======== EXTRACTED RECORDS
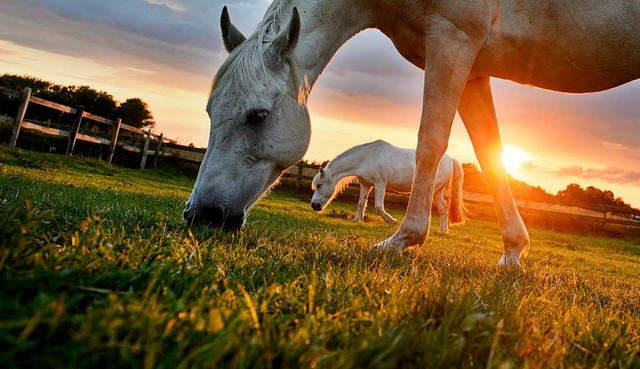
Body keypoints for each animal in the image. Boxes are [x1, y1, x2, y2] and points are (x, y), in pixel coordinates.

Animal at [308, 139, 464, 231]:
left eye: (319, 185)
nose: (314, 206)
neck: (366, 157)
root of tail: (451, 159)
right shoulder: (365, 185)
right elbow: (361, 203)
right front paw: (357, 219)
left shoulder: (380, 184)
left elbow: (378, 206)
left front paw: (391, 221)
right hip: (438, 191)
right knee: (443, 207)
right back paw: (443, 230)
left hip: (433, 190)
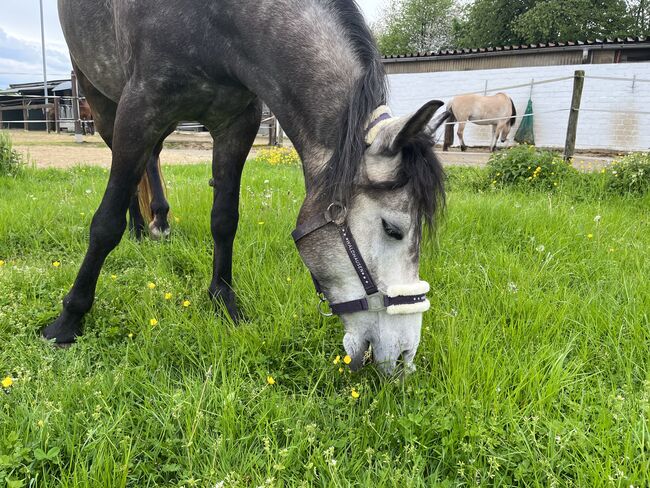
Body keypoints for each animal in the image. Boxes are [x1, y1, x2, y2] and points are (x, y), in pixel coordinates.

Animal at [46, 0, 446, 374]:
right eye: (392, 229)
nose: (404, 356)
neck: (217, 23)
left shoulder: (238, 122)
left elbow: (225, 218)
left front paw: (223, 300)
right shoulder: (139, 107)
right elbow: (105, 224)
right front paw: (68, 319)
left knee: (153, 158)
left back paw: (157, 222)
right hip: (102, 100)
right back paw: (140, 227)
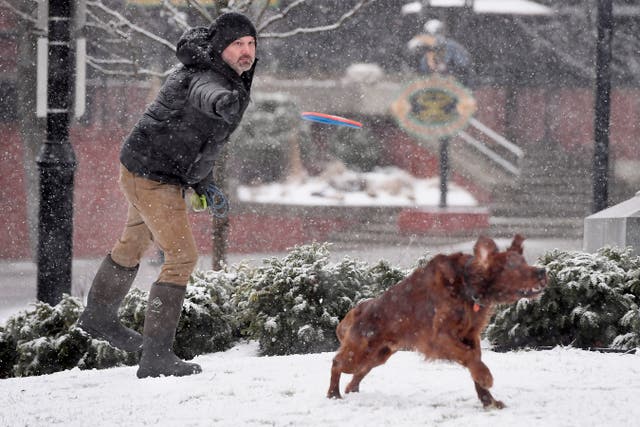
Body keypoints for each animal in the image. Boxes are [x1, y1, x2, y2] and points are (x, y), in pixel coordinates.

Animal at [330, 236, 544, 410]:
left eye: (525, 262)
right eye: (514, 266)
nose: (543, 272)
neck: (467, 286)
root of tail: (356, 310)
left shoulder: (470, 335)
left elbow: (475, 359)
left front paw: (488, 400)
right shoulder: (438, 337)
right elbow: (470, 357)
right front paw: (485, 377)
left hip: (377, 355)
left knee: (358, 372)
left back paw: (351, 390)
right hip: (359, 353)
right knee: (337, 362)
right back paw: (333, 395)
================
======== EXTRACTED RECORDS
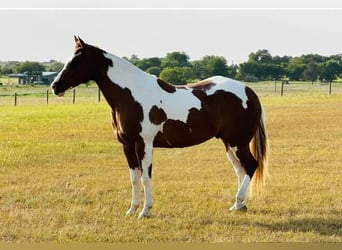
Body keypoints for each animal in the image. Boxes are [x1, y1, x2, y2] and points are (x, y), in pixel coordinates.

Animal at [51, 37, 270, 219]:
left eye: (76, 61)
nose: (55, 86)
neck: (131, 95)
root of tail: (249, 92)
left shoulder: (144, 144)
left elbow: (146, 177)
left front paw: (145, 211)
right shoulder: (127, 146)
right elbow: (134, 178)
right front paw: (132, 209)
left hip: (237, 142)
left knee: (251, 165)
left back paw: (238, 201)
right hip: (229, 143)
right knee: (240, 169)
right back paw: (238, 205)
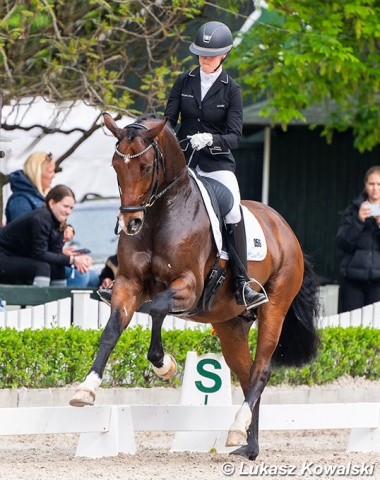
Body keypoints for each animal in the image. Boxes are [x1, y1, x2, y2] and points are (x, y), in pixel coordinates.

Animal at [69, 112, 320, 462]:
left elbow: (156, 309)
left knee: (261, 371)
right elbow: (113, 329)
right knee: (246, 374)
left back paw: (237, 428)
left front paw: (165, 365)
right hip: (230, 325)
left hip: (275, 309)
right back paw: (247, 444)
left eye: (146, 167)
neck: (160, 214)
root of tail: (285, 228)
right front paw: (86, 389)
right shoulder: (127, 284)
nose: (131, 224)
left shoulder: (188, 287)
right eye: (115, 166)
================
_TASK TO COMPLETE_
When you reach the line with "right knee: (240, 169)" in the records above, begin repeating the lines exactly, and stop after the line with "right eye: (115, 166)". Skip all pictures.

_FINISHED TASK_
right knee: (240, 169)
right back paw: (238, 205)
Body keypoints for each animal in the image. Boxes are [x1, y1, x2, y2] and points are (x, y), in pixel coordinates.

Animal at [69, 112, 320, 462]:
left elbow: (156, 309)
left knee: (261, 371)
right elbow: (113, 329)
right knee: (246, 374)
left back paw: (237, 428)
left front paw: (165, 365)
right hip: (230, 325)
left hip: (275, 309)
right back paw: (247, 444)
left eye: (146, 167)
neck: (160, 214)
root of tail: (285, 228)
right front paw: (86, 389)
right shoulder: (127, 284)
nose: (131, 224)
left shoulder: (188, 287)
right eye: (115, 166)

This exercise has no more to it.